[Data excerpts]
┄┄┄┄┄┄┄┄┄┄
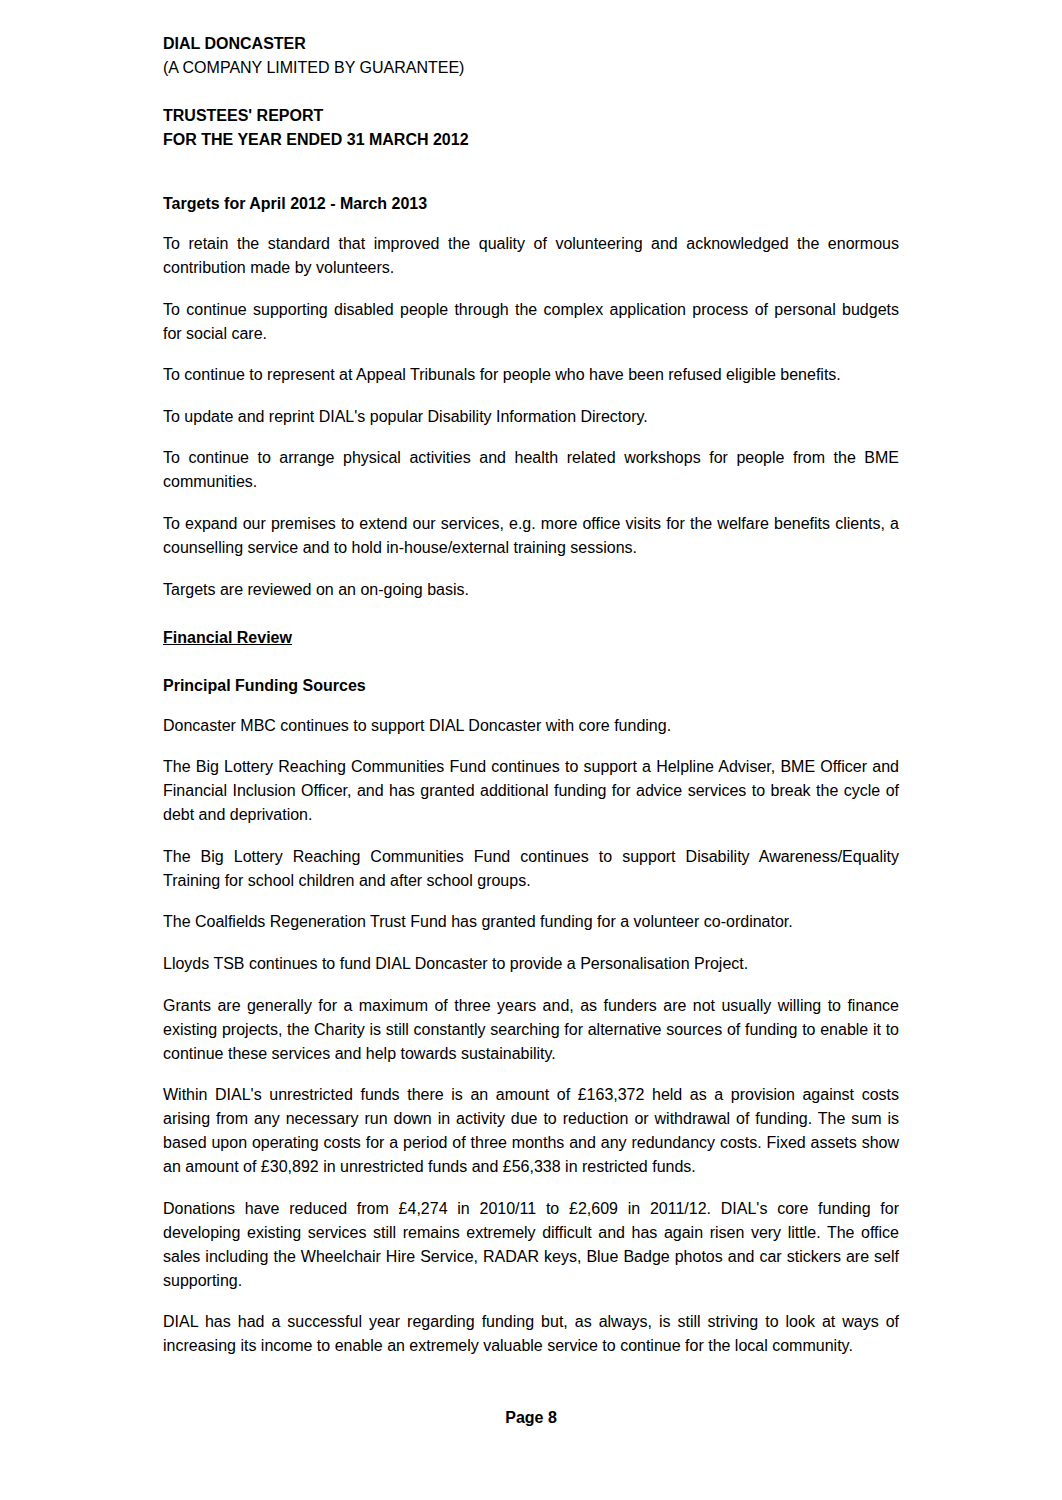DIAL DONCASTER
(A COMPANY LIMITED BY GUARANTEE)
TRUSTEES' REPORT
FOR THE YEAR ENDED 31 MARCH 2012
Targets for April 2012 - March 2013
To retain the standard that improved the quality of volunteering and acknowledged the enormous contribution made by volunteers.
To continue supporting disabled people through the complex application process of personal budgets for social care.
To continue to represent at Appeal Tribunals for people who have been refused eligible benefits.
To update and reprint DIAL's popular Disability Information Directory.
To continue to arrange physical activities and health related workshops for people from the BME communities.
To expand our premises to extend our services, e.g. more office visits for the welfare benefits clients, a counselling service and to hold in-house/external training sessions.
Targets are reviewed on an on-going basis.
Financial Review
Principal Funding Sources
Doncaster MBC continues to support DIAL Doncaster with core funding.
The Big Lottery Reaching Communities Fund continues to support a Helpline Adviser, BME Officer and Financial Inclusion Officer, and has granted additional funding for advice services to break the cycle of debt and deprivation.
The Big Lottery Reaching Communities Fund continues to support Disability Awareness/Equality Training for school children and after school groups.
The Coalfields Regeneration Trust Fund has granted funding for a volunteer co-ordinator.
Lloyds TSB continues to fund DIAL Doncaster to provide a Personalisation Project.
Grants are generally for a maximum of three years and, as funders are not usually willing to finance existing projects, the Charity is still constantly searching for alternative sources of funding to enable it to continue these services and help towards sustainability.
Within DIAL's unrestricted funds there is an amount of £163,372 held as a provision against costs arising from any necessary run down in activity due to reduction or withdrawal of funding. The sum is based upon operating costs for a period of three months and any redundancy costs. Fixed assets show an amount of £30,892 in unrestricted funds and £56,338 in restricted funds.
Donations have reduced from £4,274 in 2010/11 to £2,609 in 2011/12. DIAL's core funding for developing existing services still remains extremely difficult and has again risen very little. The office sales including the Wheelchair Hire Service, RADAR keys, Blue Badge photos and car stickers are self supporting.
DIAL has had a successful year regarding funding but, as always, is still striving to look at ways of increasing its income to enable an extremely valuable service to continue for the local community.
Page 8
┄┄┄┄┄┄┄┄┄┄
Would you please copy the lines above, from the one holding "Donations have reduced" through the last, and nothing else?

Donations have reduced from £4,274 in 2010/11 to £2,609 in 2011/12. DIAL's core funding for developing existing services still remains extremely difficult and has again risen very little. The office sales including the Wheelchair Hire Service, RADAR keys, Blue Badge photos and car stickers are self supporting.
DIAL has had a successful year regarding funding but, as always, is still striving to look at ways of increasing its income to enable an extremely valuable service to continue for the local community.
Page 8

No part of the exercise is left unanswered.